Numero speciale di "Impact Factor News” n° 1 - Aprile 2016
Background
È noto che i lungo-sopravviventi dopo un linfoma di Hodgkin (LH) hanno un rischio aumentato di sviluppare secondi tumori, non è noto quale sia l’incidenza di neoplasie secondarie in seguito all’introduzione a partire dal 1980 di trattamenti chemioterapici meno tossici e della limitazione dell’ottimizzazione della radioterapia.
Metodi
Schaapveld e colleghi hanno valutato l’incidenza di tumori a lungo termine in 3905 pazienti di età compresa tra 15 e 50 anni trattati in Olanda tra il 1965 e il 2000 e sopravvissuti almeno 5 anni dall’inizio del trattamento del LH. Le informazioni relative al secondo tumore sono state estrapolate dalle cartelle cliniche e da questionari inviati ai medici di base e dai dati del registro tumori olandese.
Il rischio di tumore veniva comparato con il rischio atteso in base all’incidenza di secondi tumori nella popolazione generale.
Risultati
La popolazione in studio si componeva di 2207 maschi e di 1698 femmine, di questi circa il 20% trattati tra il 1965 e il 1976, il 30% trattati tra il 1977 e il 1988 e circa la metà tra il 1989 e il 2000. All’interno dell’intera popolazione in studio il 27% dei pazienti aveva ricevuto sola radioterapia, il 12% sola chemioterapia e il 61% terapia di combinazione. I pazienti trattati nell’ultimo periodo avevano ricevuto mediamente più antracicline, meno alchilanti e minori volumi di radioterapia.
Con un follow-up mediano di 19,1 anni sono stati diagnosticati 1055 secondi tumori in 908 pazienti, con un rapporto di incidenza standardizzata di 4,6 (95% CI, 4,3–4,9) rispetto alla popolazione generale. Il rischio era ancora elevato oltre 35 anni dopo il trattamento (rapporto di incidenza standardizzata 3,9; 95% CI, 2,8–5,4). L’incidenza cumulativa di secondi tumori a 40 anni era del 48,5% (95% CI, 45,5–51,5).

> Scopo del compito
Riprenda il testo sui secondi tumori nei lungo-sopravviventi al linfoma di Hodgkin e lo prosegua dal punto in cui si interrompe. I record non hanno alcun ruolo in questo compito.

> Insieme di dati
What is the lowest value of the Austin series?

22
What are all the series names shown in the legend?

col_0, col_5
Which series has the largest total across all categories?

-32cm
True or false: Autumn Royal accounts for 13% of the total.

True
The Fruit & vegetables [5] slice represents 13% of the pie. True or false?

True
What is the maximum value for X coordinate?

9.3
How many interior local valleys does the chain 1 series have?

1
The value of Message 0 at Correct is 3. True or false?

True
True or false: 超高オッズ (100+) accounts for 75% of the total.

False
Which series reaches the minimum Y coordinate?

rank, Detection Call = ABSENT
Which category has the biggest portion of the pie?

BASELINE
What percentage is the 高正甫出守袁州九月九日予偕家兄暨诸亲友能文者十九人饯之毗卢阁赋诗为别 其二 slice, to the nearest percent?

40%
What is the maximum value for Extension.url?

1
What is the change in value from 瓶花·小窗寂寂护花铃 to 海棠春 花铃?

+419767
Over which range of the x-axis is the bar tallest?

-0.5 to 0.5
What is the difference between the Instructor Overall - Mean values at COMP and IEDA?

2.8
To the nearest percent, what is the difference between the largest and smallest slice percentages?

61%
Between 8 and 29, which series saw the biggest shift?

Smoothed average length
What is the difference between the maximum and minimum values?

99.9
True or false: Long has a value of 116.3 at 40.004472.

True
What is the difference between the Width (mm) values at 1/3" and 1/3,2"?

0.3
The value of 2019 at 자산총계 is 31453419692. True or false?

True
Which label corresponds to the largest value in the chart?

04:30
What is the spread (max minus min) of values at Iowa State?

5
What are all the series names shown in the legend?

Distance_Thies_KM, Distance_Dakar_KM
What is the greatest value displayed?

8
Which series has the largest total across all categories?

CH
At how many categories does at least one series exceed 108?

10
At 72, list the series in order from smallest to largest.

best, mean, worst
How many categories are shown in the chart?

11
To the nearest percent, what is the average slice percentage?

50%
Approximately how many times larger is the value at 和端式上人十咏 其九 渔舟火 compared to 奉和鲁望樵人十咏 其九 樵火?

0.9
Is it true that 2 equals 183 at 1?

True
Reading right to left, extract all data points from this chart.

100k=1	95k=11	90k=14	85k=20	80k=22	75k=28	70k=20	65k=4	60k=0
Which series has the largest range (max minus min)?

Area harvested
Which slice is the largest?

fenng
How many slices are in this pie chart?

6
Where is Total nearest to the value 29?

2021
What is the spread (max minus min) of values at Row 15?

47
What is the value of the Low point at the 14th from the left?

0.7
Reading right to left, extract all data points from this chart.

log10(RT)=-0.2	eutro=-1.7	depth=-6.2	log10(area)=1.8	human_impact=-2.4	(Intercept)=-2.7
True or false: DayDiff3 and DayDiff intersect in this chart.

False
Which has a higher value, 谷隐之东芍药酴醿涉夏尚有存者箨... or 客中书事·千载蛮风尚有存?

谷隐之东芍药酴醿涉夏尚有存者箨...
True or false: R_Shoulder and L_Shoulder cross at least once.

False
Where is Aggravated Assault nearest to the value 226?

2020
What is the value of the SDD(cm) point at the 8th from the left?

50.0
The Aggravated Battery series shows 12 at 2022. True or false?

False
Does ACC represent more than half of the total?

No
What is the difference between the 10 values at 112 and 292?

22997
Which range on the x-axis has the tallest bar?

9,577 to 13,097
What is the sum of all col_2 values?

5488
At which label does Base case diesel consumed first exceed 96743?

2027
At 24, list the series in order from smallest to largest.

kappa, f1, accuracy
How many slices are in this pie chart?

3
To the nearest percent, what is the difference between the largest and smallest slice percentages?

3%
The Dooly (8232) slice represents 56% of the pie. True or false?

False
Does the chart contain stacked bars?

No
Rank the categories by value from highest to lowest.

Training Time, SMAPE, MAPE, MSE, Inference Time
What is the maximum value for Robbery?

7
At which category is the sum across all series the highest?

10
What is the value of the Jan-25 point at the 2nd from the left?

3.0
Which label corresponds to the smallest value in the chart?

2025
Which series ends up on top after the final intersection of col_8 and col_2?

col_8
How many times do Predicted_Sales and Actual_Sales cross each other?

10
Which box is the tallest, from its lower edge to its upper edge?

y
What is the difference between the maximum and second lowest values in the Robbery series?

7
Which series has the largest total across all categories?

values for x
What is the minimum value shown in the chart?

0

> Risposta al compito
L’incidenza cumulativa di tumori solidi secondari non variava in base al periodo di trattamento (1965–1976, 1977–1988 o 1989–2000) (p=0,71 per eterogeneità).
Il tumore secondario più frequente era il tumore alla mammella seguito dal tumore al polmone e dalle neoplasie dell’apparato gastroenterico e dai linfomi non Hodgkin con un eccesso di rischio rispettivamente del 20,4% (40,5% nelle donne), 20,2%, 19,7% e 13,1% rispetto alla popolazione generale.
Il rischio di tumore alla mammella era più basso tra i pazienti trattati con radioterapia sovradiaframmatica non comprendente l’ascella rispetto ai pazienti trattati con radioterapia a mantellina (HR 0,37; 95% CI 0,19–0,72), tuttavia non si è riscontrata una riduzione del rischio di tumore alla mammella nei pazienti trattati tra il 1989 e il 2000 rispetto a quelli gestiti nei due periodi precedenti. Inoltre il trattamento con una dose cumulativa di procarbazina maggiore di 4,3 g/m2, che determina menopausa precoce, correlava con un’incidenza inferiore di tumore alla mammella (HR 0,57; 95% CI, 0,39–0,84) ma si associava a una maggiore incidenza di neoplasie gastrointestinali (HR 2,7; 95% CI, 1,69–4,30).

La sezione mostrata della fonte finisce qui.